Solution: Compensate for deficiencies in the flour with enzymatic compounds such as EMCEgluten Enhancer or EMCEbest WA Pure. Alternatively, increase the gluten content by adding vital wheat gluten (EMCEvit C); increase the starch damage by raising the grinding pressure or the differential speed; add pre-gelatinized flour.
Problem: Sticky doughs.
Possible causes: Weak flour; gluten unable to retain water. Sometimes also release of water through over-mixing.
Solution: Adjust mixing time. Increase water retention capacity, e.g. with enzymatic agents (e.g. Alphamalt Gloxy 13082, Alphamalt TTC), possibly in combination with vegetable fibres (e.g. EMCEbest WA Pure).
Problem: Poor oven rise.
Possible cause: Low-enzyme flour.
Solution: Enhance oven rise with amylases (e.g. Alphamalt A or hemicellulases Alphamalt H).
Problem: Insipid taste, lack of intensive flavor.
Possible causes: Dough process without sponge or sourdough; fermentation or resting time too short.
Solution: Use an indirect dough process or add dried sourdough (e.g. EMCEdo SR/SW).
Problem: Crust or crumb too light in color.
Possible cause: Use of low-extraction flour deficient in minerals.

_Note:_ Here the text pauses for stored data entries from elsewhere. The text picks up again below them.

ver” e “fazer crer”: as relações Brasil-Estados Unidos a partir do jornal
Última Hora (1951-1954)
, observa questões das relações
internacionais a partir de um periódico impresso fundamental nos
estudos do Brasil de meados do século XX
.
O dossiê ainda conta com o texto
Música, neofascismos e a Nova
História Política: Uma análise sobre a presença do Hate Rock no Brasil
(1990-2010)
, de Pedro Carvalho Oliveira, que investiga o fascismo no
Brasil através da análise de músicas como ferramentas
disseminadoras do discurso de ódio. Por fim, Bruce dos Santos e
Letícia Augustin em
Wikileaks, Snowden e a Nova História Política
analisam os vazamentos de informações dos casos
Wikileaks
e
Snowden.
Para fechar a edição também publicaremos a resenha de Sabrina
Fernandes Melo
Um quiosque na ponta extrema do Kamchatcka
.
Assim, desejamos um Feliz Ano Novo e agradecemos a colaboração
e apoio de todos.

Solution: Use flours with a higher level of extraction. Add up to 10% rye flour. Add enzyme-inactivated malt extract (e.g. EMCEmalt 300) to enhance flavor and browning.

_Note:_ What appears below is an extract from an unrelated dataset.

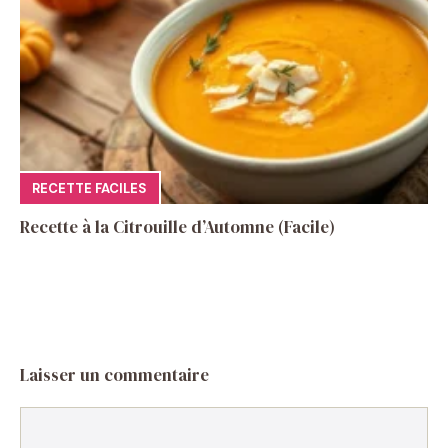
RECETTE FACILES
Recette à la Citrouille d’Automne (Facile)
Laisser un commentaire
Commentaire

Ciabatta: Fantastic achievement of a determined miller
Although details of the origins of ciabatta are not known for certain, the history of the Italian speciality is inseparably bound up with the name Arnaldo Cavallari. To the owner of Molini Adriesi, a mill in the town of Adria near Venice, it was a thorn in the flesh that Italian consumers were increasingly buying French baguettes and leaving the local products on the shelves.
To put a stop to this trend, Arnaldo Cavallari resolved to develop an Italian counterpart to the French baguette together with Francesco Favaron, a baker from Verona. After numerous experiments, the two men created what was to become the big hit: a coarse-textured, aromatic bread made from high-mineral flour. In no time at all, the rustic oblong “ciabatta” not only captured the local markets, it also found enthusiastic buyers beyond the borders of Italy.
The vision of the miller Arnaldo Cavallari, who died in 2016, has long become reality: Italian ciabatta is now one of the best-known bread specialities worldwide and is no less popular than the French baguette.